I'm stuck.. I needed to integrate the surface of a "cap" (some part of a sphere). I got most of it, and got stuck at the actual integral.

 

What I have right now (after setting up the drawing and all limits, and everything else) is this integral:

 

[math]\int \int \sqrt{\frac{R^2}{R^2-x^2-y^2}} dxdy =[/math]

 

I rewrote it as

 

[math]R \int \int (R^2-x^2-y^2)^{-\frac{1}{2}} dxdy[/math]

My first thought was substitution, but..

 

[math] u=R^2-x^2-y^2[/math]

[math] du = -2x dx [/math]

[math] -\frac{1}{2}du = xdx[/math]

 

Which doesn't help me, because I don't have an xdx ... I don't have an extra x.

 

I thought of integration by parts, but got it all mixed up and repetitive.

 

At this point, I don't need a final answer or anything, just.. please.. some.. hint? anything?

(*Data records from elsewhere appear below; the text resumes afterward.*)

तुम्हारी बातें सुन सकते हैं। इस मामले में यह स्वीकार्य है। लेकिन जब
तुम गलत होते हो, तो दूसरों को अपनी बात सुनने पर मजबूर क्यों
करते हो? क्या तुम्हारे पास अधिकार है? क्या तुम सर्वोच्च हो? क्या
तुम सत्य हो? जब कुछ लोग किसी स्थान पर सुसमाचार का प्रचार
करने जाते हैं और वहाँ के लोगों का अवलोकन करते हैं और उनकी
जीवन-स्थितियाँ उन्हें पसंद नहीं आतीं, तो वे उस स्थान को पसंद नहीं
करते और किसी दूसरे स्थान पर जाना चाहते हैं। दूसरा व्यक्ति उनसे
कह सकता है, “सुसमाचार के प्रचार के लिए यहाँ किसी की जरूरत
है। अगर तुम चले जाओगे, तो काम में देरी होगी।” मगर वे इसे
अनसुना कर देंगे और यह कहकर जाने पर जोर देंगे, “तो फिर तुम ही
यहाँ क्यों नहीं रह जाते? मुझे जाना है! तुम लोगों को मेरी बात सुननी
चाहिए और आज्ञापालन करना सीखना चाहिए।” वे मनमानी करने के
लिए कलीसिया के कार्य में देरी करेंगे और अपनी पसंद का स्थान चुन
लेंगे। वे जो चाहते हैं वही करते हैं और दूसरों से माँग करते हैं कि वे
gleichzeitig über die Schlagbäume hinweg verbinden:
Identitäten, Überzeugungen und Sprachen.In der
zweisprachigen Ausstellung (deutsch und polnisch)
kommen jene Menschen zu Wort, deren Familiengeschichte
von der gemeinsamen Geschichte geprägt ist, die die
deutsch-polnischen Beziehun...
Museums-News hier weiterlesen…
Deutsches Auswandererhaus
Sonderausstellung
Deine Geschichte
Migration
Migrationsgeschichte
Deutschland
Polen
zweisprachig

I'm stuck! have no clue how to go on

 

heeelp

 

~moo

[D H]

Trig substitution.

 

General suggestions:

 

∫ f(x²+a²) dx -- try x=a tanθ, motivated by identity tan²θ+1 = sec²θ

 

∫ f(x²-a²) dx -- try x=a secθ, motivated by identity sec²θ-1 = tan²θ

 

∫ f(a²-x²) dx -- try x=a sinθ, motivated by identity 1-sin²θ = cos²θ

[Mr Skeptic]

How about you use radial coordinates? [math]\int_0^{\theta_x} \int_0^{2\pi}r sin \theta d\phi d\theta[/math] Both integrals are very simple, but I think this would only work for a cap with a circular border (otherwise would become again painful). Draw a picture if you need, but I think this will be the area for a cap with a circular border.

[mooeypoo]

I thought of that, but since it's a cap, I'm having lots of problems with my r ... the cap base isn't really my original R.. and my limits are not working well... I might just have overly confused myself ... any idea how I can see the limits of r?

 

I thought of setting it up as my new r' = r sin(theta)

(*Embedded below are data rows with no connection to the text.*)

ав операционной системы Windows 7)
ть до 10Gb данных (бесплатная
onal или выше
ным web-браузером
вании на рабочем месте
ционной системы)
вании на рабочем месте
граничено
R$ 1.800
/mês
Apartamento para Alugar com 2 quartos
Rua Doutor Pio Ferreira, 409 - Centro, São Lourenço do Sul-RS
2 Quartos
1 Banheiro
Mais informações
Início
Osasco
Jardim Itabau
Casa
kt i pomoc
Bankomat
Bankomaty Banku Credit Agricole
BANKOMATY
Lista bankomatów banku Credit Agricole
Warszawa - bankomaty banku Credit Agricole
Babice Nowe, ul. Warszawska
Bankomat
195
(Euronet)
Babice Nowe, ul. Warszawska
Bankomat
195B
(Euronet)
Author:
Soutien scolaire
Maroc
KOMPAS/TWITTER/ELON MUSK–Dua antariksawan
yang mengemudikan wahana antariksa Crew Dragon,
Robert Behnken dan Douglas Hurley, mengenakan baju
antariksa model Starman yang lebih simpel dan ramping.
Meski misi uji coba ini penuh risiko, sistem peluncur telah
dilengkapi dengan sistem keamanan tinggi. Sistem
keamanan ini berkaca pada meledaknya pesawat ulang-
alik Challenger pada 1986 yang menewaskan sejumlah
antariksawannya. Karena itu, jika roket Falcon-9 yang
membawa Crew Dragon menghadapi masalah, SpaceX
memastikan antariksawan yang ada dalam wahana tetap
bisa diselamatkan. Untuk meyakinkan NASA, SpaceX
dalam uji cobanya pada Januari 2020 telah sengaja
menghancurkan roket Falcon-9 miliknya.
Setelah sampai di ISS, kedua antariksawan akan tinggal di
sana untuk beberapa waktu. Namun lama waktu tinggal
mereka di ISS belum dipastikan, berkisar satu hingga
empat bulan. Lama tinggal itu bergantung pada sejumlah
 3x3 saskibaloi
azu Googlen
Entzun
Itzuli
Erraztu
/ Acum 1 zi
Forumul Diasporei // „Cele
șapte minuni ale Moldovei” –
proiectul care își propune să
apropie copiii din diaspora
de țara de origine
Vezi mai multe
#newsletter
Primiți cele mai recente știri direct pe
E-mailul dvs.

and then figure out my theta limits ... where.. I.. went crazy. Ideas?

[D H]

mooey, do you mean a true spherical cap (the part of a sphere to one side of the intersection of a plane and a sphere), or some more generic shape?

 

If you are indeed talking about a spherical cap, the answer is quite simple. I don't want to give it to you yet. Mr. Skeptic's equation will work quite well. Another approach: look at it is as a surface of revolution of a circular arc.

[mooeypoo]

No no, a spherical cap - a part of a sphere of radius R, and the "part"/"cap" is of height H.

 

 

My problem is mainly setting up the radius vs height or x/y/z..., or, if I take the spherical angle (polar coordinates), I got all mixed up in finding the proper "max" limit of theta :\

 

Okay, I need to run off to work, but I am going to take another fresh look on this and try it again. I might've just over-confused myself ....

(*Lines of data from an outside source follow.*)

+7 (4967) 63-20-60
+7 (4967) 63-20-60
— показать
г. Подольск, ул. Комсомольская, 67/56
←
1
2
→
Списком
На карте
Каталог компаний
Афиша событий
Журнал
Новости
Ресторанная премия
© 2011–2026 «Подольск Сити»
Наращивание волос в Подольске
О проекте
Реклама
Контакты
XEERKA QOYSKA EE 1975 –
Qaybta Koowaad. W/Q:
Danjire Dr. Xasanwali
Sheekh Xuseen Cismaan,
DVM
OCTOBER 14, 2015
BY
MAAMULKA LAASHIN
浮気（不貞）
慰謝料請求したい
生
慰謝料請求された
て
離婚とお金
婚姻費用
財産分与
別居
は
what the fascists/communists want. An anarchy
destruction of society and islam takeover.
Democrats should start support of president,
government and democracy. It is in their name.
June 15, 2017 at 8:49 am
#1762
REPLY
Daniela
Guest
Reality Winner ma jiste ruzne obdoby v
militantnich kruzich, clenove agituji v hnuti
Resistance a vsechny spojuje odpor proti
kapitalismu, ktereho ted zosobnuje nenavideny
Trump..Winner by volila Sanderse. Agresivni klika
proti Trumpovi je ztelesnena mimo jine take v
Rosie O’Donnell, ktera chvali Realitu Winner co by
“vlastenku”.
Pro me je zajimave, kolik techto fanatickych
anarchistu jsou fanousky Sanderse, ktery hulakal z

I also have another question asking me to calculate the *volume* of the same shape using double integration... I know in theory what I want to do, but I am stuck in the same place (setting it up with all the r-h and limits of r or of theta).

 

I'll post another try a bit later

 

Thanks guys!

[D H]

No no, a spherical cap - a part of a sphere of radius R, and the "part"/"cap" is of height H.

So, just a plain old spherical cap.

 

The integral you have in the original post is not quite right. It is missing a factor of two: It yields the area of the half of the spherical cap that extends above the x-y plane.

 

Suppose the cap is the part of the sphere with [math]x>R-H[/math]. Let [math]z_+=\sqrt{R^2-(x^2+y^2)}[/math] and [math]z_-=-\,\sqrt{R^2-(x^2+y^2)}[/math]. The spherical cap comprises the two half-spherical caps defined by the functions z₊(x,y) and z_-(x,y). These two functions obviously have the equal areas over the x-y region of interest: determine one of them and multiply by two. For z₊(x,y), the area is

 

[math]A_{z_+}=\int_{R-H}^R \int_{-\sqrt{R^2-x^2}}^{\sqrt{R^2-x^2}} \sqrt{\frac {R^2}{R^2-x^2-y^2}}\; dy\,dx[/math]

 

i.e., your integral in post #1 with limits specified. Note that I switched the integration order.

 

How to solve this: Hint: Define [math]Y=\sqrt{R^2-x^2}[/math] and make the trig substitution [math]y=Y\sin\theta[/math]. You will get a ridiculously simple result. Remember to multiply by 2.

 

An even easier way: This is a surface of revolution.

 

An even easier way: The area [math]dA[/math] of an infinitesimal chunk of a sphere is [math]r^2\sin\theta d\phi\,d\theta[/math] (Mr. Skeptic's post #3).